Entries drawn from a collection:

___

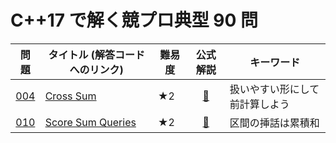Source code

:# C++17 で解く競プロ典型 90 問

|問題|タイトル (解答コードへのリンク)|難易度|公式解説|キーワード|
|:--:|--|--|:--:|--|
|[004](https://atcoder.jp/contests/typical90/tasks/typical90_d)|[Cross Sum](./004.md)|★2|[📝](https://twitter.com/e869120/status/1378115289649348611/photo/1)|扱いやすい形にして前計算しよう|
|[010](https://atcoder.jp/contests/typical90/tasks/typical90_j)|[Score Sum Queries](./010.md)|★2|[📝](https://twitter.com/e869120/status/1380652465834532865/photo/1)|区間の挿話は累積和|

___

WHAT IS BEING ASKED: Could you reproduce the data above, substituting "Total" for every "Sum" and keeping everything else identical? Leave the pictures out.

FINAL ANSWER:
Source code

:# C++17 で解く競プロ典型 90 問

|問題|タイトル (解答コードへのリンク)|難易度|公式解説|キーワード|
|:--:|--|--|:--:|--|
|[004](https://atcoder.jp/contests/typical90/tasks/typical90_d)|[Cross Total](./004.md)|★2|[📝](https://twitter.com/e869120/status/1378115289649348611/photo/1)|扱いやすい形にして前計算しよう|
|[010](https://atcoder.jp/contests/typical90/tasks/typical90_j)|[Score Total Queries](./010.md)|★2|[📝](https://twitter.com/e869120/status/1380652465834532865/photo/1)|区間の挿話は累積和|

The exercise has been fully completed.